In 1959, the Society’s Women’s Conference was a major participant in developing the Planned Parenthood Clinic on the Upper West Side of Manhattan. The Society’s Social Service Board sponsored numerous community service activities, including a tutorial program begun in 1965, which led to Public School Partnerships. An ongoing year‐round program for older members was begun in the 1970s.
In more recent decades our Social Service Board has helped organize a Homeless Artists and Writers Workshop and began co‐sponsoring a homeless women’s shelter in the meeting house’s basement. The SSB also founded the Supportive Televisiting Service which allows parents and loved ones who have been separated from their children due to incarceration to visit with them in a safe and supportive environment.

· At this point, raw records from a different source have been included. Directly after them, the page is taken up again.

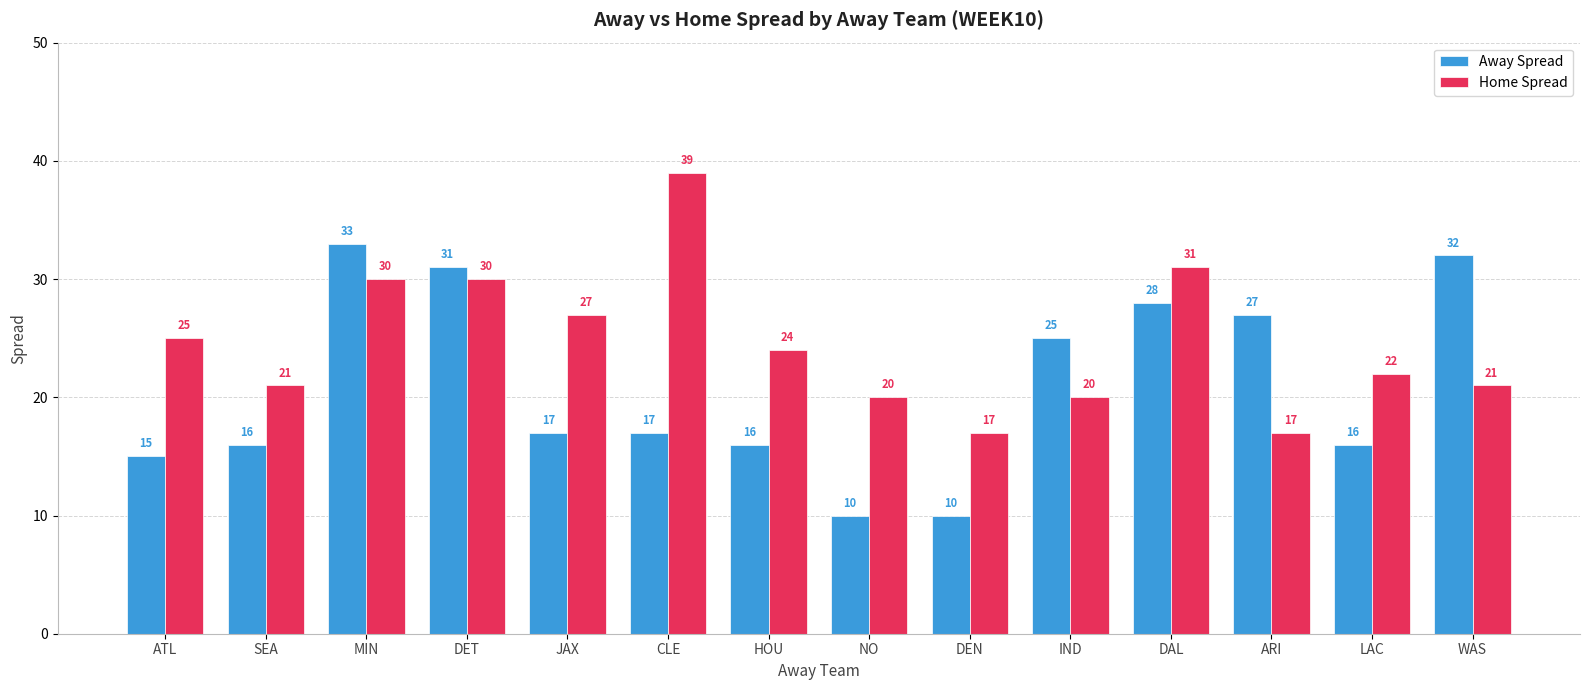

What is the spread (max minus min) of values at JAX?

10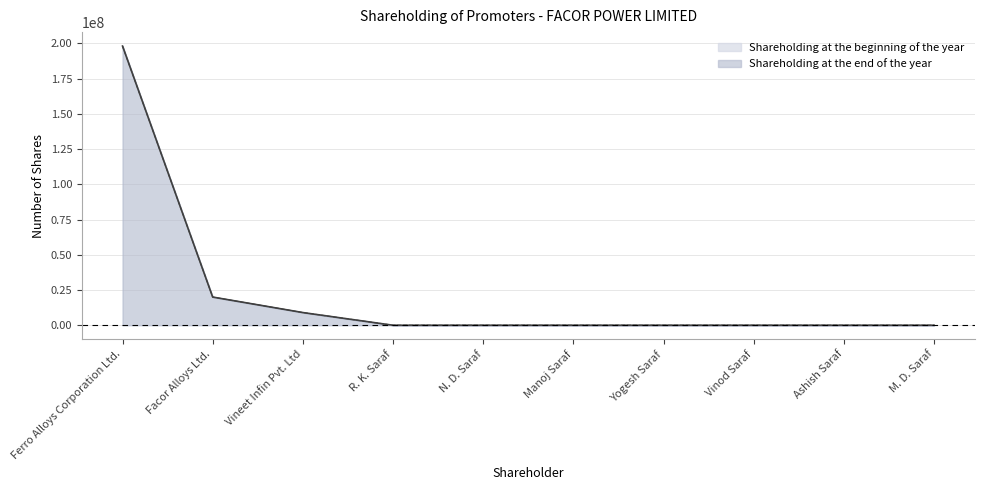

Reading left to right, extract all data points from this chart.

Shareholding at the beginning of the year: Ferro Alloys Corporation Ltd.=198059930	Facor Alloys Ltd.=20000000	Vineet Infin Pvt. Ltd=9000000	R. K. Saraf=10	N. D. Saraf=10	Manoj Saraf=10	Yogesh Saraf=10	Vinod Saraf=10	Ashish Saraf=10	M. D. Saraf=10
Shareholding at the end of the year: Ferro Alloys Corporation Ltd.=198059930	Facor Alloys Ltd.=20000000	Vineet Infin Pvt. Ltd=9000000	R. K. Saraf=10	N. D. Saraf=10	Manoj Saraf=10	Yogesh Saraf=10	Vinod Saraf=10	Ashish Saraf=10	M. D. Saraf=10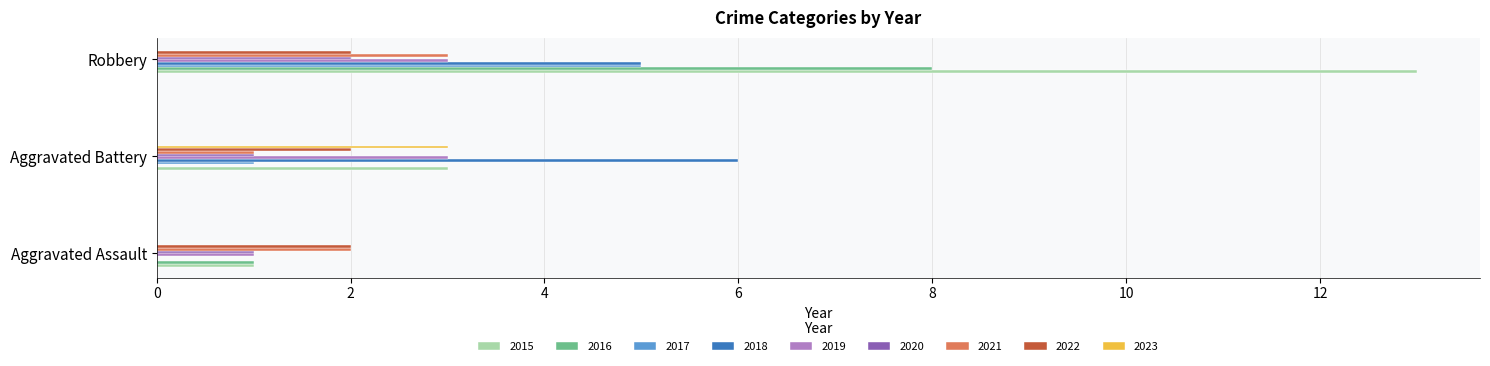

Is the value of 2022 at Robbery greater than the value of 2019 at Aggravated Battery?

No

The Society has worked on issues like repeal of the death penalty with New Yorkers for Alternatives to the Death Penalty, repeal of the Rockefeller Drug Laws with the Correctional Association and Drop the Rock and partnering with The Innocence Project to raise money for DNA testing of wrongfully accused prisoners.
We host hundreds of community programs every year, with advocacy, social justice and education still at the forefront of our work. We hold forums on key social issues, and discussions on ethics and philosophy. We partner with organizations like The Nation Institute, Demos, Amnesty International and the ACLU to co‐sponsor events that serve the public good. Issues of war, social policy, and human rights have been discussed here by notable guests including Al Gore, Paul Krugman, Cornel West, Naomi Klein, Toni Morrison and others.
To this day the New York Society for Ethical Culture remains guided by our founding principles of social justice for all and the advancement of all through ethical action. We continue to be grounded in the ideals that all human beings have worth and that it is our responsibility to make the world a better place.